With that in mind, I am leaving my flat soon. After my cousin left I debated leaving, but in the end found a new girl online who wanted to move in. The day before my aunty's funeral and incidentally the day before our rent went out, she told me she couldn't move in after all. I sent her a pretty curt message about how I didn't have time to discuss it and I think I guilt-tripped her into changing her mind.

She moved her stuff into day and she seems nice, but I want to move anyway. I've found a friend of a friend of a friend who wants a lodger, so I'm going to do that for a few weeks. My internship finishes in four weeks and I don't know what's going to happen afterwards. I'm not going to work in the pub full-time again. If I have to do bar work I may as well do it in Paris or Spain or somewhere else.

I am really trying to talk myself into being positive.
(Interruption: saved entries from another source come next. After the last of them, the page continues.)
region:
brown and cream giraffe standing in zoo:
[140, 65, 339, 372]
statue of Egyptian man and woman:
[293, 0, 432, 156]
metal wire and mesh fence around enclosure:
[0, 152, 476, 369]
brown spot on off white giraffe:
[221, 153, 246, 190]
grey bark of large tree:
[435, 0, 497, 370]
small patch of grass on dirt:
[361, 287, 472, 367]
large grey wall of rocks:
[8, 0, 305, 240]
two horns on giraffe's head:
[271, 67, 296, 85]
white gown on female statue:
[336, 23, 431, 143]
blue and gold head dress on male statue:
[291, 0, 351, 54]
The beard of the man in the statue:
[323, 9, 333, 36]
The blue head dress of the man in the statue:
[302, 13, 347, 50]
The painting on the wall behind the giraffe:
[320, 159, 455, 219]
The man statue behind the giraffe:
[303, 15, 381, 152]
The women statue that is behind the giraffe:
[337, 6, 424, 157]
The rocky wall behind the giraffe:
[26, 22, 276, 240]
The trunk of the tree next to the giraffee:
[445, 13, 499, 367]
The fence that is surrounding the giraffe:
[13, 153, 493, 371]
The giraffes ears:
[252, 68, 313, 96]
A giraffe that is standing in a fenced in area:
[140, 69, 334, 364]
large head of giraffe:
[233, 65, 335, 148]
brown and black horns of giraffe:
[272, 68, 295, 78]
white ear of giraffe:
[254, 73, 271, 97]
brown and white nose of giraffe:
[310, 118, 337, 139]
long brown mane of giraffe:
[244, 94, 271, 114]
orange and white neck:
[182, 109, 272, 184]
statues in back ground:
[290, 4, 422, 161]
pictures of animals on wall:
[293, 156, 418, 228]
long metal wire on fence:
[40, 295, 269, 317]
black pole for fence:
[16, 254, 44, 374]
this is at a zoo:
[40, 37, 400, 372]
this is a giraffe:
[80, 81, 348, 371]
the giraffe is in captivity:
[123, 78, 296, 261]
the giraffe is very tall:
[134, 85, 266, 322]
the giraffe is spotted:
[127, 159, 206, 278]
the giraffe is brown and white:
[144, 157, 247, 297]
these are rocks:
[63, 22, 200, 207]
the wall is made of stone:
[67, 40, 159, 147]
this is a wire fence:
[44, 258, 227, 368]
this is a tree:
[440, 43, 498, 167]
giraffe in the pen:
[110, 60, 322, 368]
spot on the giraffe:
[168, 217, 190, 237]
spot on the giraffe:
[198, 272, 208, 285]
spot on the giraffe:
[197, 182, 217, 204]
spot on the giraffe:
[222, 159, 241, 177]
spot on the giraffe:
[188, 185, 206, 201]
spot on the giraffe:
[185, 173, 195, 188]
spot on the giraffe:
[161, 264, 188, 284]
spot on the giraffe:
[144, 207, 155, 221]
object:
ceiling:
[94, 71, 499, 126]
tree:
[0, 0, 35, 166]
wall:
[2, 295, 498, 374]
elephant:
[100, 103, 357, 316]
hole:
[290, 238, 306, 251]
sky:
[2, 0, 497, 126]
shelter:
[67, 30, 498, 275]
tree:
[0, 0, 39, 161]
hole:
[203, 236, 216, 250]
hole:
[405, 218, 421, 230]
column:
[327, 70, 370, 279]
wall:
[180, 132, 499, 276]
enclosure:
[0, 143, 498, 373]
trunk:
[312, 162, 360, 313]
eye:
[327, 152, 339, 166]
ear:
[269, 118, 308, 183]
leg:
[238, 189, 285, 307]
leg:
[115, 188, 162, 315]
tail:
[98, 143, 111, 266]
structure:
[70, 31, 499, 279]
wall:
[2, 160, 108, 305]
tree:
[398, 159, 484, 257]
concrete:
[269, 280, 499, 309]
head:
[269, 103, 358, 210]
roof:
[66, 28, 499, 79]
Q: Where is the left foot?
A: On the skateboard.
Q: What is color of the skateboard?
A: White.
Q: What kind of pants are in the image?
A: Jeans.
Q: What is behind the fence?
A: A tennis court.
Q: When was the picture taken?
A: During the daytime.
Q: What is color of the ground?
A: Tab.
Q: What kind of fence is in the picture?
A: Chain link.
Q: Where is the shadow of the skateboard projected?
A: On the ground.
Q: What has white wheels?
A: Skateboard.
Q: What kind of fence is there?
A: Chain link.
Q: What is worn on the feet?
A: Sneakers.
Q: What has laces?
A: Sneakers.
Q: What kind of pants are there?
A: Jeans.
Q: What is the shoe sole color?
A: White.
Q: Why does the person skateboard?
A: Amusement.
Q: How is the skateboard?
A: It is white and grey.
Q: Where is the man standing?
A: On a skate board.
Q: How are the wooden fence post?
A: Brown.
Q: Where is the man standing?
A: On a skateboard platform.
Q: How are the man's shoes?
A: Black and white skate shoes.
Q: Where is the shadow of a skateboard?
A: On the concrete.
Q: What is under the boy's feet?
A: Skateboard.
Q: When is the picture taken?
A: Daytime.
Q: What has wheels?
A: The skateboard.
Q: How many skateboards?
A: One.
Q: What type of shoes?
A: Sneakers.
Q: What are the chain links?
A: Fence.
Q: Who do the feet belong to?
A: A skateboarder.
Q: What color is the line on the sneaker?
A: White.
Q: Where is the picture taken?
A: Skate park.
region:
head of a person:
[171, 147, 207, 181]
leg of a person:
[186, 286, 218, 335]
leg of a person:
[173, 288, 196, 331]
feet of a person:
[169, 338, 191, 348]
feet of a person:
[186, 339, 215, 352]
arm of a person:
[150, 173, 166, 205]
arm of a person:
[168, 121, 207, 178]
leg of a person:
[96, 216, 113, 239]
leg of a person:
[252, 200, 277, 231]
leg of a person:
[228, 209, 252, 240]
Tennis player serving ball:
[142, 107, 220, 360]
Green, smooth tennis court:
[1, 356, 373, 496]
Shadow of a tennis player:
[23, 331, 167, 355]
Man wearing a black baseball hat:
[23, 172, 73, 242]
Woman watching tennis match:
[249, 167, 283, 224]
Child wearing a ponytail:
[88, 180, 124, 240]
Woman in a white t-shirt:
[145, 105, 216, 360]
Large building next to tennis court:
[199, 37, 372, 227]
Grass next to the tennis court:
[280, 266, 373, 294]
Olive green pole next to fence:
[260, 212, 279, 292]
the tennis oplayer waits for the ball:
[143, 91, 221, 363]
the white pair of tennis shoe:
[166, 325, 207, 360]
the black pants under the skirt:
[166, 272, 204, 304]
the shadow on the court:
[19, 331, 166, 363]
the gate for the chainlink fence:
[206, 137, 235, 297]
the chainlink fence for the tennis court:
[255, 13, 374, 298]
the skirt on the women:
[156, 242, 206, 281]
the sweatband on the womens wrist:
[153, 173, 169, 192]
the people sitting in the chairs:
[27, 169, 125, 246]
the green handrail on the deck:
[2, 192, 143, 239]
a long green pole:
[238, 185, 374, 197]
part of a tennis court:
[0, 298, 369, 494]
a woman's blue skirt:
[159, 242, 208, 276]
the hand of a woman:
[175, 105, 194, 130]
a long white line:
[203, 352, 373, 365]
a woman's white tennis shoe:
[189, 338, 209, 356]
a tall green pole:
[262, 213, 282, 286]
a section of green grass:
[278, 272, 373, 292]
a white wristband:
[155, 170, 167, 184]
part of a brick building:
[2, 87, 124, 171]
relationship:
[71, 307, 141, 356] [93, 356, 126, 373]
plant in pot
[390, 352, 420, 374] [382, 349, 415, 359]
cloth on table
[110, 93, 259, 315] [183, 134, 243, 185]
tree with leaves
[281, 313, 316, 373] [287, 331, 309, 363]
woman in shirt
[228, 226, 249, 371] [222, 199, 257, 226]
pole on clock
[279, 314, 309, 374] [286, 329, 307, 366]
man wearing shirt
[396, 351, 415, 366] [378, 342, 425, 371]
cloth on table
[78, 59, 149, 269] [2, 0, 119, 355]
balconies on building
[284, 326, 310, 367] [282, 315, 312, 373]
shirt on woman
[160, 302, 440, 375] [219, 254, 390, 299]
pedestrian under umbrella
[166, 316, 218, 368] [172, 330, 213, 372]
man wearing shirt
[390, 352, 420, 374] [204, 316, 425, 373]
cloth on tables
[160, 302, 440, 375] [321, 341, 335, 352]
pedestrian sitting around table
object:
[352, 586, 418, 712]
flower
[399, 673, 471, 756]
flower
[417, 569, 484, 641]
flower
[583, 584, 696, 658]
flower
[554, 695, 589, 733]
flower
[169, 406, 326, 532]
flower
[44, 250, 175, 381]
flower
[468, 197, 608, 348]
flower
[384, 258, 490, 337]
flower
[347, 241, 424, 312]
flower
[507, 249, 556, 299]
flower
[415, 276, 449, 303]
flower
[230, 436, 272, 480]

I know it seems a bit inappropriate after such a sad post, but I have just put some new music on to cheer me up and make me do some housework, so I'll share it:


  1. Just wanted to offer my support and good vibes. I've been following your blog for about a year now (hope that's not too creepy) but I like yr writing style and when I was in France last year it helped me quite a bit.
    My mum always offers some pretty good advice - be like water on stone. Its how you persevere. when you are shaping yr life. :)

    1. Thank you, good to know my blog helped you while you were in France! I like the thing about water on stone, very poetic. Thanks for commenting- LBM.

  2. Sorry you've had such a sad time [Queen]. Here's hoping you'll turn the corner soon - I'm sure you will. xxx

  3. Firstly, please don't stop blogging! Even if what you have to talk about might seem mundane compared to "Paris adventures" or sad, you always find a way to make it interesting and usually hilarious (when appropriate). (To clarify, not trying to say it *is* mundane for your readers but I know it's easy to feel that way when you come back after travelling.)

    Secondly, sorry you're going through a hard time. Lots of hugs x

    1. Thank you! Yeah I guess I do feel mundane after Paris, because it wasn't travelling it was my life and I just left it to come here for no reason. Maybe I'll feel differently in a few months.

  4. Yes, don't stop blogging. I started reading your blog before I became an au pair and now I'm almost done! Some of your stories have me laughing out loud (notably the one with the drunk man who told you that you weren't smiling enough and then started crying at the pub). You're hilarious LBM don't stop!

    1. Aw thank you for such a lovely comment, I hope your au pair experience has been fun. I haven't see that old man lately you know, I hope he's ok but kind of glad he hasn't been crying at me...

  5. Please don't stop blogging! I also read your blog before I became an au pair, and it helped me so much! I can really relate to most of your stories (as I'm sure many other au pairs and expats can as well).